═══ Data excerpts ═══

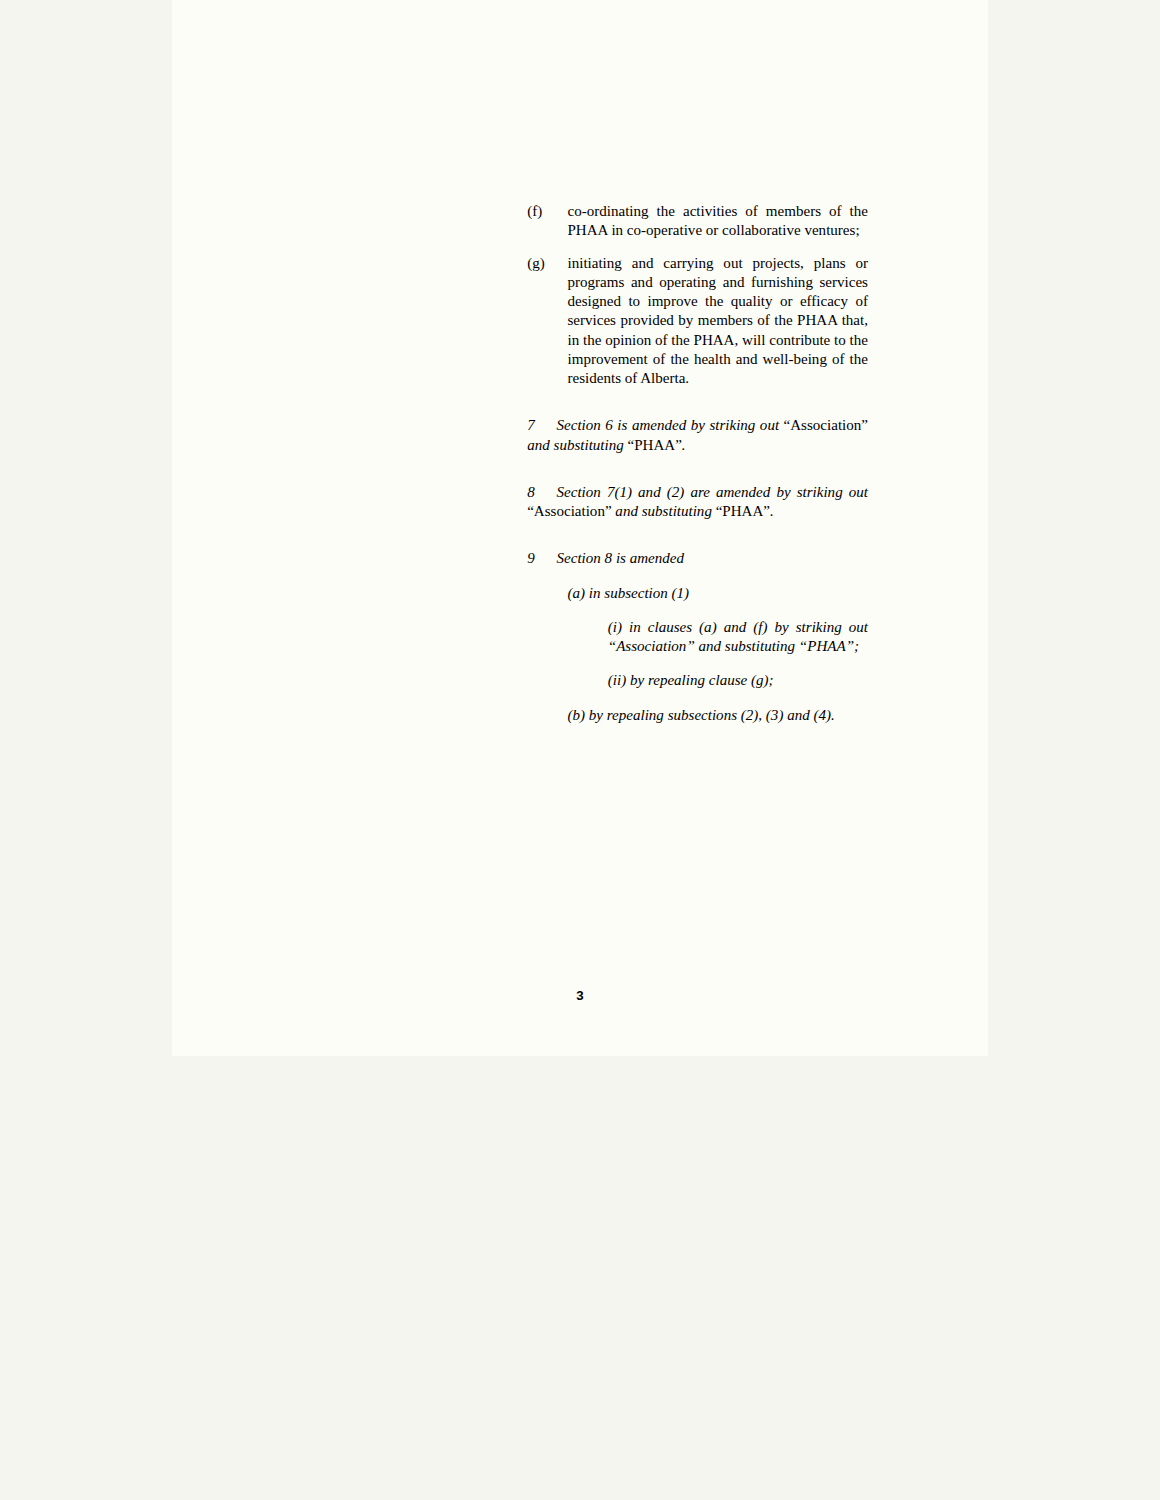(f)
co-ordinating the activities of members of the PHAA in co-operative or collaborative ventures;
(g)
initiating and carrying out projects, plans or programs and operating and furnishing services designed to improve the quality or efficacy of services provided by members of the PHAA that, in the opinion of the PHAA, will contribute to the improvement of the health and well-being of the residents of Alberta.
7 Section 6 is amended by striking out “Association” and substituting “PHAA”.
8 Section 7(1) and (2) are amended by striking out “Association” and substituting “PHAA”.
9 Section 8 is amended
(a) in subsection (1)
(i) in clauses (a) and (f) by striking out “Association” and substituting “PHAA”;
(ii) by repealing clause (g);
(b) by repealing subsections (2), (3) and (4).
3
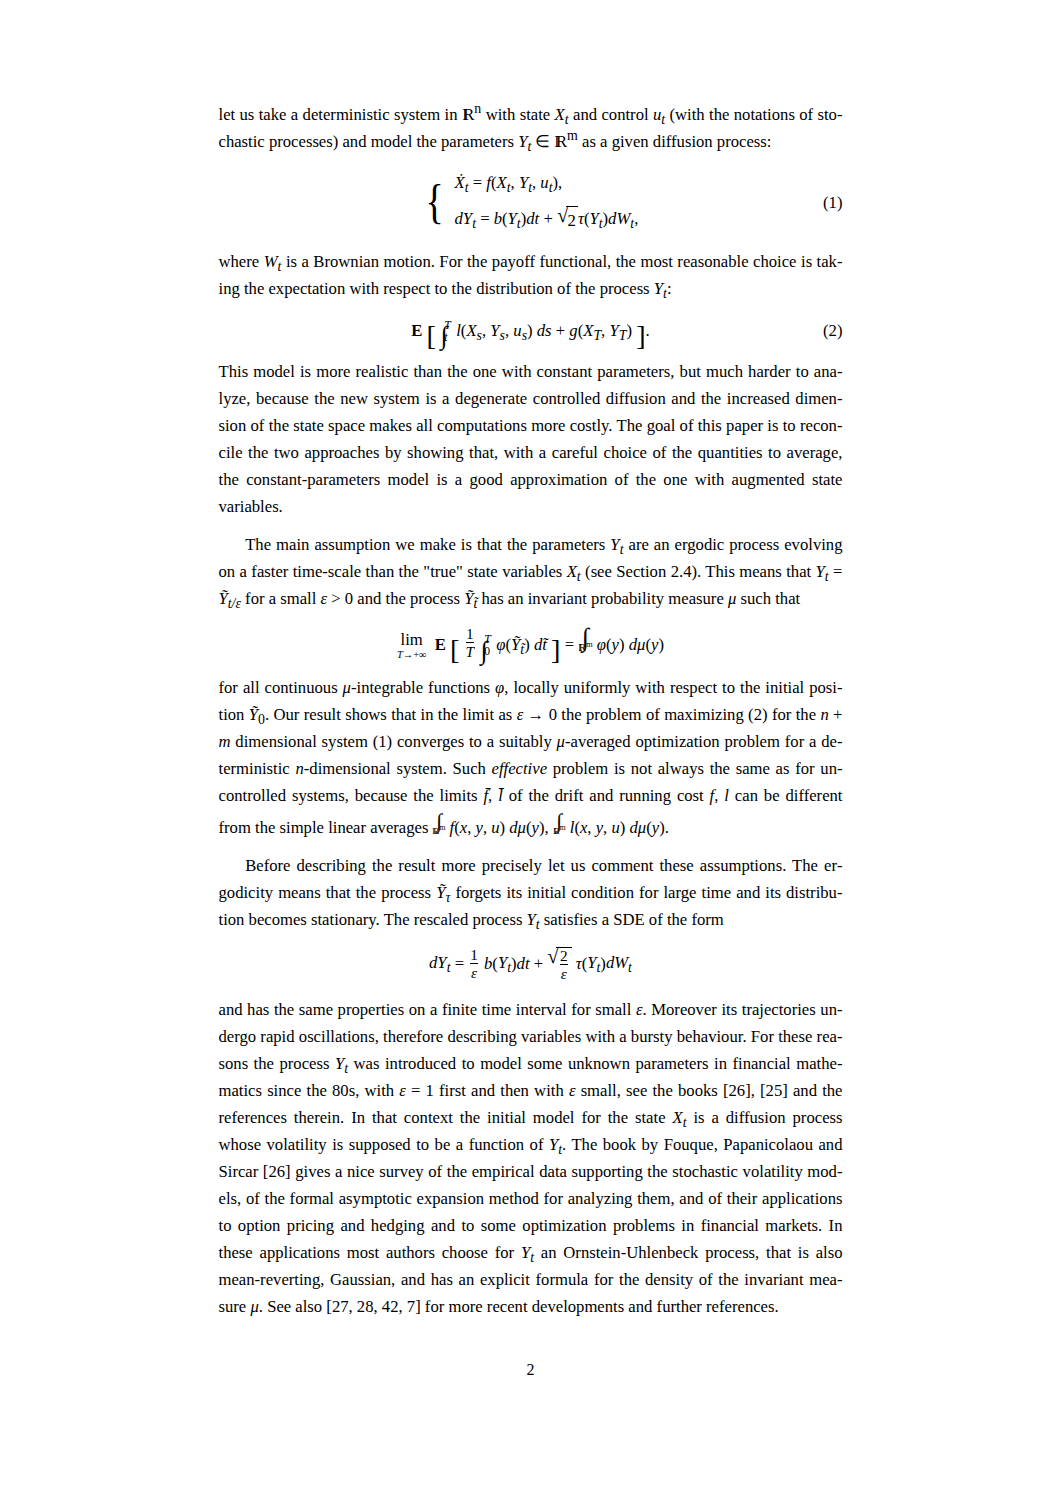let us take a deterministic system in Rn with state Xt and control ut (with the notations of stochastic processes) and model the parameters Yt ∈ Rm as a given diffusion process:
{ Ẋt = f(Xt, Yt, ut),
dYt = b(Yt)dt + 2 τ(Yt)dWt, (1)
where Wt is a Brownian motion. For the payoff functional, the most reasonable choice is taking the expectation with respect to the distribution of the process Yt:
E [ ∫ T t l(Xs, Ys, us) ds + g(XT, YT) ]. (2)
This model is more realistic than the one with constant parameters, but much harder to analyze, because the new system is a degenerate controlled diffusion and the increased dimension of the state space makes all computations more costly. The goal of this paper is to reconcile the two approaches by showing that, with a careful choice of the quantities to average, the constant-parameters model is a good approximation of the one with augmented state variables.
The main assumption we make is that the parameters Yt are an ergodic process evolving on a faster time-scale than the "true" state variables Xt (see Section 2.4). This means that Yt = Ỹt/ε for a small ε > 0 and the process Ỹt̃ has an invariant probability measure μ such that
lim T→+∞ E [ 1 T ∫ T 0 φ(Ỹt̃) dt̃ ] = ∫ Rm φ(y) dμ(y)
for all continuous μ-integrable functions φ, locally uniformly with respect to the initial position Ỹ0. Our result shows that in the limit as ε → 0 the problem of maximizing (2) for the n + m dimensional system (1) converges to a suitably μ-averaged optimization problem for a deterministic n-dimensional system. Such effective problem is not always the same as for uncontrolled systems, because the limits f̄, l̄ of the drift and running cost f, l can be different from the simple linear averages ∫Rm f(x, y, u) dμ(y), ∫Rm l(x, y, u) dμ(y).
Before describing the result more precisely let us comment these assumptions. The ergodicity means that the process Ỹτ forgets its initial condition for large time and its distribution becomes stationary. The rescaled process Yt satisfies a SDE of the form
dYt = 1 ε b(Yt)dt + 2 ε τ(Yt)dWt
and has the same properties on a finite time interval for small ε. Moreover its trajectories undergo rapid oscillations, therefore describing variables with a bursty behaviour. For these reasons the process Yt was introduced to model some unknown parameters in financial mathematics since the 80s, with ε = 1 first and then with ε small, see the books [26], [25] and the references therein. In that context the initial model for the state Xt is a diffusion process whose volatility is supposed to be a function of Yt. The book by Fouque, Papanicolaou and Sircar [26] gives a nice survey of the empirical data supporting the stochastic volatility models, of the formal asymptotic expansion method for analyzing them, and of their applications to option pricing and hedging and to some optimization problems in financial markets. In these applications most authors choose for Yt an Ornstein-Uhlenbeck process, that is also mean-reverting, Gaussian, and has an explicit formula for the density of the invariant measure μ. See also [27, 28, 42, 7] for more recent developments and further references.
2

═══
═══ Data excerpts ═══

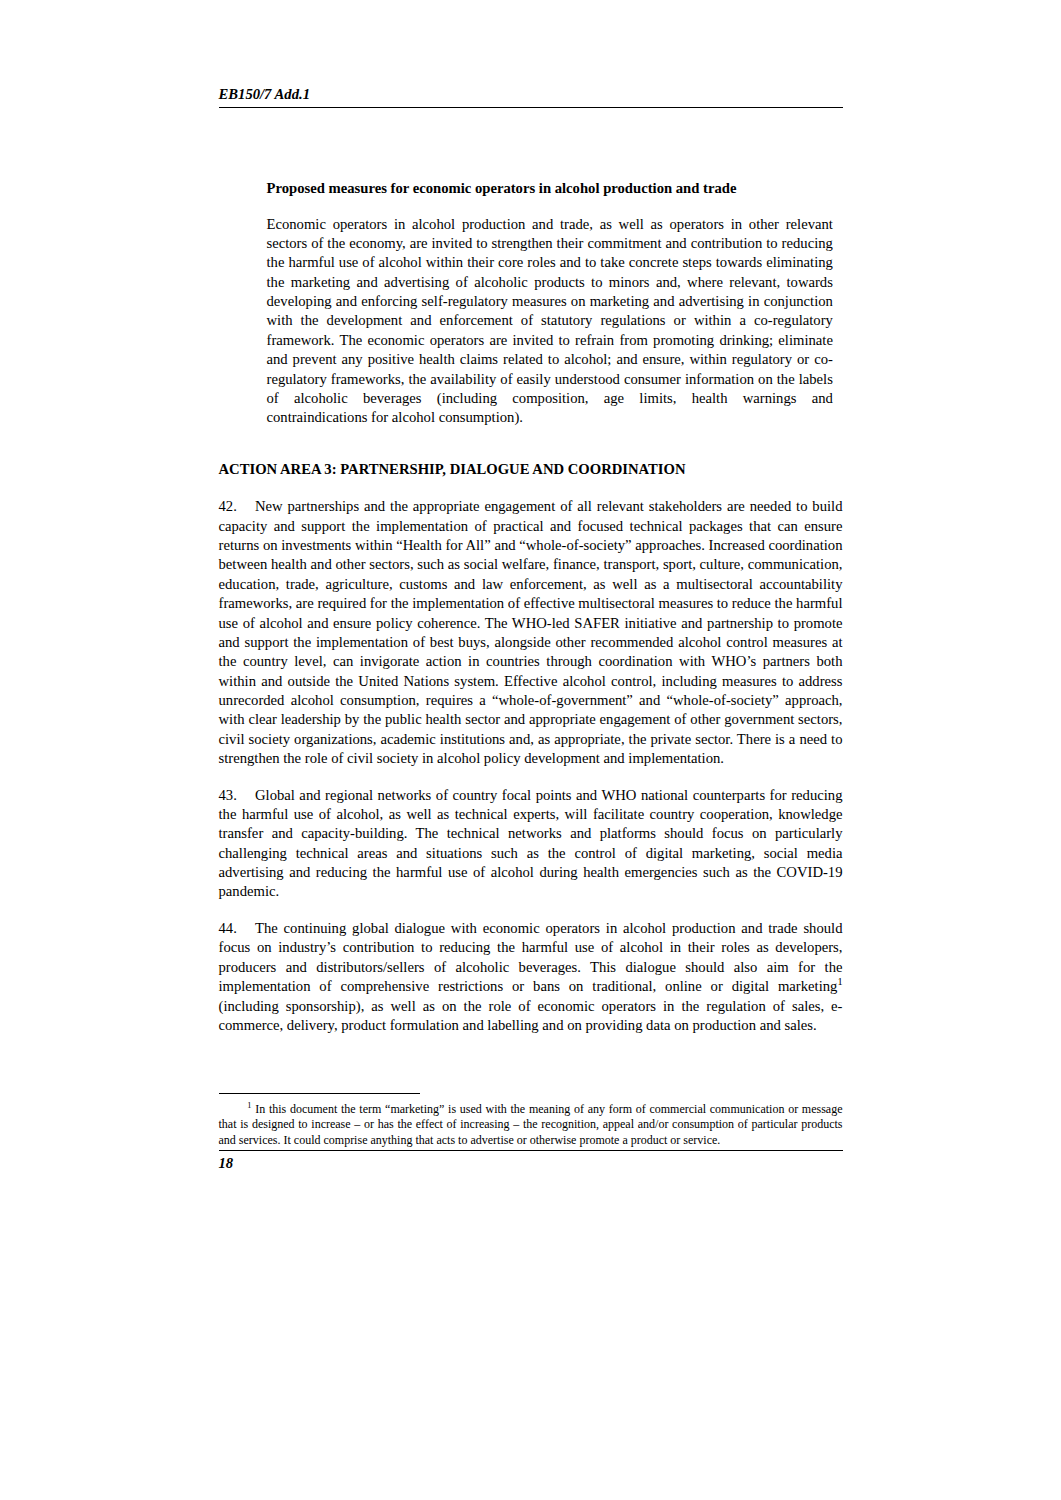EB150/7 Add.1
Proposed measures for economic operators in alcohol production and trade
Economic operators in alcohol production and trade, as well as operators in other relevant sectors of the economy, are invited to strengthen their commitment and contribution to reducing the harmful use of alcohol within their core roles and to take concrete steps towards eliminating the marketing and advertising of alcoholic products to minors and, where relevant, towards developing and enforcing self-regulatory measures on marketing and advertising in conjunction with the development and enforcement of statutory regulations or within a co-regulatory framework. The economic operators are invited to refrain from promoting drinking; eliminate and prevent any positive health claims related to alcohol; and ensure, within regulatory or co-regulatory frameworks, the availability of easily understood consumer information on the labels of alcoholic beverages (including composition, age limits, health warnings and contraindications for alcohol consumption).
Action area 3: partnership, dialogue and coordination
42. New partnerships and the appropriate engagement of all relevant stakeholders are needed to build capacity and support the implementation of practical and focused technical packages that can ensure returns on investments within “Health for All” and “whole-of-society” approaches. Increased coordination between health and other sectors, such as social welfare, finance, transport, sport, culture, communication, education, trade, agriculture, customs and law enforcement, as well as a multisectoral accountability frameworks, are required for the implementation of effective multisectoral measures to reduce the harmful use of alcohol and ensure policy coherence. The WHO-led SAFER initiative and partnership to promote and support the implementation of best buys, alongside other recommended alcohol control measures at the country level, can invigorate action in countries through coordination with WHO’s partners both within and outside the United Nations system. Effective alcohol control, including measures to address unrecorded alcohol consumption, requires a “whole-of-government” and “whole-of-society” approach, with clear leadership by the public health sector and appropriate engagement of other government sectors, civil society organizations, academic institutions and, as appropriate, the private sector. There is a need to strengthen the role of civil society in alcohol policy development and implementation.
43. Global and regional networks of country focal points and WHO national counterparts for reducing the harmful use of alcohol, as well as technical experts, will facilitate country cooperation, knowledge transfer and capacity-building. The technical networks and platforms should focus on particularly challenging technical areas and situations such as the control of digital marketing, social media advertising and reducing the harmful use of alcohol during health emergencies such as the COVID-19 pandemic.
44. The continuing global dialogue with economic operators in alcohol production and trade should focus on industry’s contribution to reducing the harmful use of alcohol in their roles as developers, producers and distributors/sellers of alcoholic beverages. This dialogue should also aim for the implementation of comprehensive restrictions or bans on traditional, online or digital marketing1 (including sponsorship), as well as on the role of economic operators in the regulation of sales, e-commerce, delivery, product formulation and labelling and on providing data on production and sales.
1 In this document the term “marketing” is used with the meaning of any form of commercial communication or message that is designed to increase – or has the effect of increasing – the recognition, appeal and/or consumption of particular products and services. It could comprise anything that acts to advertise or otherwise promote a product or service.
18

═══

§ **Required action**
List, from the entries above, every line in which the word "Association" shows up.

§ **Response to this task**
7 Section 6 is amended by striking out “Association” and substituting “PHAA”.
8 Section 7(1) and (2) are amended by striking out “Association” and substituting “PHAA”.
(i) in clauses (a) and (f) by striking out “Association” and substituting “PHAA”;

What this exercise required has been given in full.